REQUEST: Extract the following lines and reproduce each one character for character.

(Saved data entries)
>>>

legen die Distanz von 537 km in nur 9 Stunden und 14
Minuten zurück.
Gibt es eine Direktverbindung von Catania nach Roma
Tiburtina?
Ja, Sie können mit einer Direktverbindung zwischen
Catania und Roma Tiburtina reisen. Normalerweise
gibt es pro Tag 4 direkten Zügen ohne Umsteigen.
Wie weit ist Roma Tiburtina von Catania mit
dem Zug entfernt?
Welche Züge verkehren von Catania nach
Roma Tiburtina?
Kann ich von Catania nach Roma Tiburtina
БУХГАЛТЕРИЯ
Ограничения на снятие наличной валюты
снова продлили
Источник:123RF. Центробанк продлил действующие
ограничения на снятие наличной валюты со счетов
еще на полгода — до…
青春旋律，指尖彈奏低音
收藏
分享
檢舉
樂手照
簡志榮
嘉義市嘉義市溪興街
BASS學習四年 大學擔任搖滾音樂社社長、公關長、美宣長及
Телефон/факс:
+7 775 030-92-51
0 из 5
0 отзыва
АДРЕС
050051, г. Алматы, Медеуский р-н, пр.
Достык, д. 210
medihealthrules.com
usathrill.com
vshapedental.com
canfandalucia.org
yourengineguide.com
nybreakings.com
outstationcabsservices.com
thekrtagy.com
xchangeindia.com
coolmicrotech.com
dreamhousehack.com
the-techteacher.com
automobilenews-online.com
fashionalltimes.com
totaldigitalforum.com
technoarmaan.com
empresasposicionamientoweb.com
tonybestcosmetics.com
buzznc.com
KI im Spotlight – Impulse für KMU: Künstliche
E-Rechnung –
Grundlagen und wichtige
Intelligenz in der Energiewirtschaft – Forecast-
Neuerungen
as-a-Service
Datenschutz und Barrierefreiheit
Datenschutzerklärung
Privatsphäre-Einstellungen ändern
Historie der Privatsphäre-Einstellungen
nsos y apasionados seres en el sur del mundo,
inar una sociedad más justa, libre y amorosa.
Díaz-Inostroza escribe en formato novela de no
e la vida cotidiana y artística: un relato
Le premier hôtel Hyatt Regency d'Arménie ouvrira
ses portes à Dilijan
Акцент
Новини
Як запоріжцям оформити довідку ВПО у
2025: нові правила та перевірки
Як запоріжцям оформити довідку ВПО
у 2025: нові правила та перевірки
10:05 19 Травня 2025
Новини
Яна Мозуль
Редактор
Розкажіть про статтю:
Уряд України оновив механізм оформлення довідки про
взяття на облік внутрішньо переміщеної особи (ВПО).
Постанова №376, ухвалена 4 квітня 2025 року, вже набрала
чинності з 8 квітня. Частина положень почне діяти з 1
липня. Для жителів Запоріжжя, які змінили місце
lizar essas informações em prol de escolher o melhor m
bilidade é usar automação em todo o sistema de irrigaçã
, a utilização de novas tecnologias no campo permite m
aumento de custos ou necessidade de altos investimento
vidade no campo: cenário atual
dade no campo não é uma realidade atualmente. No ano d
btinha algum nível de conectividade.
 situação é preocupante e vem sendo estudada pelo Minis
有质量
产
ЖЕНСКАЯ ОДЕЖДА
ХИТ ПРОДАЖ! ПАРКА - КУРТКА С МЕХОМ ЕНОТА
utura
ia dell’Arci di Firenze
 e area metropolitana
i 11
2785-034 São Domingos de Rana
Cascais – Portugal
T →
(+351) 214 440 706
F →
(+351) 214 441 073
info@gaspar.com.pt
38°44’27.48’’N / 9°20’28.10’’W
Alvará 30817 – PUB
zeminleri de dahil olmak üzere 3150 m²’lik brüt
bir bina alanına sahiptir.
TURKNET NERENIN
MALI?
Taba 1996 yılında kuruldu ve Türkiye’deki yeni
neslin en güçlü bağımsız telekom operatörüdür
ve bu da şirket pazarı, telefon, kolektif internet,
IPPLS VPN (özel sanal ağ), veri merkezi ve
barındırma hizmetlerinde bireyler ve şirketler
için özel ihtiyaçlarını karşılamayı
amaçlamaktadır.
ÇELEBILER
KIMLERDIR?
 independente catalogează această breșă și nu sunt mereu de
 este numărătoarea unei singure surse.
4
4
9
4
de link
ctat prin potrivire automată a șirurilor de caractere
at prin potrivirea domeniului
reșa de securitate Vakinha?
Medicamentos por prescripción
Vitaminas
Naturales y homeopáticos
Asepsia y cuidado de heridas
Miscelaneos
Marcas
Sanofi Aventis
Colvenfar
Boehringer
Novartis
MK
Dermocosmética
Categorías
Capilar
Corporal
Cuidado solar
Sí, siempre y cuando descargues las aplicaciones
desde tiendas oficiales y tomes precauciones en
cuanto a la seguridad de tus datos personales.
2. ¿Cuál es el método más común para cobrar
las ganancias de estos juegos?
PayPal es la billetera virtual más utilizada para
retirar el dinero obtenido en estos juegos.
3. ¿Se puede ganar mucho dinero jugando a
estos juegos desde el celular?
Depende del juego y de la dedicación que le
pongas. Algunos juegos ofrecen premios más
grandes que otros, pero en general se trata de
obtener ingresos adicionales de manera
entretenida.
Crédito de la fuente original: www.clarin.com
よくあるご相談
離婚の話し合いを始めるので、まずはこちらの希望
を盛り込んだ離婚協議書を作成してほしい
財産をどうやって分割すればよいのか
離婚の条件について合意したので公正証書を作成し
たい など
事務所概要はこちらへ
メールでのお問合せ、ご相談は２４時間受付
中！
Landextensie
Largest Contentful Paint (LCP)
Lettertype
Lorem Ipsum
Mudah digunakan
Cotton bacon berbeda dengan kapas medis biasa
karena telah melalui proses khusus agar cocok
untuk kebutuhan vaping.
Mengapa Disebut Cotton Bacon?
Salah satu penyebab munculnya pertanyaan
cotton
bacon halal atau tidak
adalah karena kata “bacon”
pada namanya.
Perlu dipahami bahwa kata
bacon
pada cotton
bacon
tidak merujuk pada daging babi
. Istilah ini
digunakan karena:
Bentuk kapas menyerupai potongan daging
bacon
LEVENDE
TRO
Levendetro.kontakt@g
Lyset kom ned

<<<

RESPONSE FOR THIS EXERCISE:
legen die Distanz von 537 km in nur 9 Stunden und 14
Minuten zurück.
Gibt es eine Direktverbindung von Catania nach Roma
Tiburtina?
Ja, Sie können mit einer Direktverbindung zwischen
Catania und Roma Tiburtina reisen. Normalerweise
gibt es pro Tag 4 direkten Zügen ohne Umsteigen.
Wie weit ist Roma Tiburtina von Catania mit
dem Zug entfernt?
Welche Züge verkehren von Catania nach
Roma Tiburtina?
Kann ich von Catania nach Roma Tiburtina
БУХГАЛТЕРИЯ
Ограничения на снятие наличной валюты
снова продлили
Источник:123RF. Центробанк продлил действующие
ограничения на снятие наличной валюты со счетов
еще на полгода — до…
青春旋律，指尖彈奏低音
收藏
分享
檢舉
樂手照
簡志榮
嘉義市嘉義市溪興街
BASS學習四年 大學擔任搖滾音樂社社長、公關長、美宣長及
Телефон/факс:
+7 775 030-92-51
0 из 5
0 отзыва
АДРЕС
050051, г. Алматы, Медеуский р-н, пр.
Достык, д. 210
medihealthrules.com
usathrill.com
vshapedental.com
canfandalucia.org
yourengineguide.com
nybreakings.com
outstationcabsservices.com
thekrtagy.com
xchangeindia.com
coolmicrotech.com
dreamhousehack.com
the-techteacher.com
automobilenews-online.com
fashionalltimes.com
totaldigitalforum.com
technoarmaan.com
empresasposicionamientoweb.com
tonybestcosmetics.com
buzznc.com
KI im Spotlight – Impulse für KMU: Künstliche
E-Rechnung –
Grundlagen und wichtige
Intelligenz in der Energiewirtschaft – Forecast-
Neuerungen
as-a-Service
Datenschutz und Barrierefreiheit
Datenschutzerklärung
Privatsphäre-Einstellungen ändern
Historie der Privatsphäre-Einstellungen
nsos y apasionados seres en el sur del mundo,
inar una sociedad más justa, libre y amorosa.
Díaz-Inostroza escribe en formato novela de no
e la vida cotidiana y artística: un relato
Le premier hôtel Hyatt Regency d'Arménie ouvrira
ses portes à Dilijan
Акцент
Новини
Як запоріжцям оформити довідку ВПО у
2025: нові правила та перевірки
Як запоріжцям оформити довідку ВПО
у 2025: нові правила та перевірки
10:05 19 Травня 2025
Новини
Яна Мозуль
Редактор
Розкажіть про статтю:
Уряд України оновив механізм оформлення довідки про
взяття на облік внутрішньо переміщеної особи (ВПО).
Постанова №376, ухвалена 4 квітня 2025 року, вже набрала
чинності з 8 квітня. Частина положень почне діяти з 1
липня. Для жителів Запоріжжя, які змінили місце
lizar essas informações em prol de escolher o melhor m
bilidade é usar automação em todo o sistema de irrigaçã
, a utilização de novas tecnologias no campo permite m
aumento de custos ou necessidade de altos investimento
vidade no campo: cenário atual
dade no campo não é uma realidade atualmente. No ano d
btinha algum nível de conectividade.
 situação é preocupante e vem sendo estudada pelo Minis
有质量
产
ЖЕНСКАЯ ОДЕЖДА
ХИТ ПРОДАЖ! ПАРКА - КУРТКА С МЕХОМ ЕНОТА
utura
ia dell’Arci di Firenze
 e area metropolitana
i 11
2785-034 São Domingos de Rana
Cascais – Portugal
T →
(+351) 214 440 706
F →
(+351) 214 441 073
info@gaspar.com.pt
38°44’27.48’’N / 9°20’28.10’’W
Alvará 30817 – PUB
zeminleri de dahil olmak üzere 3150 m²’lik brüt
bir bina alanına sahiptir.
TURKNET NERENIN
MALI?
Taba 1996 yılında kuruldu ve Türkiye’deki yeni
neslin en güçlü bağımsız telekom operatörüdür
ve bu da şirket pazarı, telefon, kolektif internet,
IPPLS VPN (özel sanal ağ), veri merkezi ve
barındırma hizmetlerinde bireyler ve şirketler
için özel ihtiyaçlarını karşılamayı
amaçlamaktadır.
ÇELEBILER
KIMLERDIR?
 independente catalogează această breșă și nu sunt mereu de
 este numărătoarea unei singure surse.
4
4
9
4
de link
ctat prin potrivire automată a șirurilor de caractere
at prin potrivirea domeniului
reșa de securitate Vakinha?
Medicamentos por prescripción
Vitaminas
Naturales y homeopáticos
Asepsia y cuidado de heridas
Miscelaneos
Marcas
Sanofi Aventis
Colvenfar
Boehringer
Novartis
MK
Dermocosmética
Categorías
Capilar
Corporal
Cuidado solar
Sí, siempre y cuando descargues las aplicaciones
desde tiendas oficiales y tomes precauciones en
cuanto a la seguridad de tus datos personales.
2. ¿Cuál es el método más común para cobrar
las ganancias de estos juegos?
PayPal es la billetera virtual más utilizada para
retirar el dinero obtenido en estos juegos.
3. ¿Se puede ganar mucho dinero jugando a
estos juegos desde el celular?
Depende del juego y de la dedicación que le
pongas. Algunos juegos ofrecen premios más
grandes que otros, pero en general se trata de
obtener ingresos adicionales de manera
entretenida.
Crédito de la fuente original: www.clarin.com
よくあるご相談
離婚の話し合いを始めるので、まずはこちらの希望
を盛り込んだ離婚協議書を作成してほしい
財産をどうやって分割すればよいのか
離婚の条件について合意したので公正証書を作成し
たい など
事務所概要はこちらへ
メールでのお問合せ、ご相談は２４時間受付
中！
Landextensie
Largest Contentful Paint (LCP)
Lettertype
Lorem Ipsum
Mudah digunakan
Cotton bacon berbeda dengan kapas medis biasa
karena telah melalui proses khusus agar cocok
untuk kebutuhan vaping.
Mengapa Disebut Cotton Bacon?
Salah satu penyebab munculnya pertanyaan
cotton
bacon halal atau tidak
adalah karena kata “bacon”
pada namanya.
Perlu dipahami bahwa kata
bacon
pada cotton
bacon
tidak merujuk pada daging babi
. Istilah ini
digunakan karena:
Bentuk kapas menyerupai potongan daging
bacon
LEVENDE
TRO
Levendetro.kontakt@g
Lyset kom ned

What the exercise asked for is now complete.